### [WORK REQUIRED]
Go through the records below and return each line that has "flow" in it.

^^^^^^^^

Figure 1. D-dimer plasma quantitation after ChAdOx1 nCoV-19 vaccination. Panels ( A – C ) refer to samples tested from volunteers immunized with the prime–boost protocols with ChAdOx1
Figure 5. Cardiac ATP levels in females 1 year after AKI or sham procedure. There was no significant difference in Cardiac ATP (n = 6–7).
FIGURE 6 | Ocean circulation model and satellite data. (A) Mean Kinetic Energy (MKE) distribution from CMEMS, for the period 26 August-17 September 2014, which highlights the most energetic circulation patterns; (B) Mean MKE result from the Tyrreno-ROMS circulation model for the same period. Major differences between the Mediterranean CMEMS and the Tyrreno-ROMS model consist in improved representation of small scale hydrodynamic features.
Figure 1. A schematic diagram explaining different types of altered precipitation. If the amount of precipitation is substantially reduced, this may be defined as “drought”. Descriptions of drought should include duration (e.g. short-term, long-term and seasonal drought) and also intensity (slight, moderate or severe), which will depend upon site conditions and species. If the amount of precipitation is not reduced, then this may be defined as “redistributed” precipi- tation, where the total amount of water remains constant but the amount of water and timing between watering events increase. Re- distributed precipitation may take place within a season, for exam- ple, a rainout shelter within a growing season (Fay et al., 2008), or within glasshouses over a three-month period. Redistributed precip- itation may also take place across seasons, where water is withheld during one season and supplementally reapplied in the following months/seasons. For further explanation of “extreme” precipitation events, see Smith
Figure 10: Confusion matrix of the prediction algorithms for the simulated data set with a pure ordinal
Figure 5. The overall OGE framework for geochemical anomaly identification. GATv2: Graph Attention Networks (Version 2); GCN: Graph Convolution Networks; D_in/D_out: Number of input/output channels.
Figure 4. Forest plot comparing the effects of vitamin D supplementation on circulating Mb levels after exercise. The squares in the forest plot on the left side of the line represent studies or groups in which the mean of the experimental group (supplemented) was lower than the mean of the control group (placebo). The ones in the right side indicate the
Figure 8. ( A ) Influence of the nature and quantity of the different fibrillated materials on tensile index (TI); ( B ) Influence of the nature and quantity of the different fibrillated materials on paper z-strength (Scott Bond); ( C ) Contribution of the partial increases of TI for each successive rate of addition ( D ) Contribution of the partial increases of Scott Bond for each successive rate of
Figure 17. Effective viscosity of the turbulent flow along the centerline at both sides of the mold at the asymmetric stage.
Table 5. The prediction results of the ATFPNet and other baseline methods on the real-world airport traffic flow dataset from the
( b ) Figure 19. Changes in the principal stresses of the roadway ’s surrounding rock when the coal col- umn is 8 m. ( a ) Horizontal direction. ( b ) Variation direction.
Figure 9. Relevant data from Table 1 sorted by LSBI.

^^^^^^^^

### [WORKED SOLUTION]
Figure 17. Effective viscosity of the turbulent flow along the centerline at both sides of the mold at the asymmetric stage.
Table 5. The prediction results of the ATFPNet and other baseline methods on the real-world airport traffic flow dataset from the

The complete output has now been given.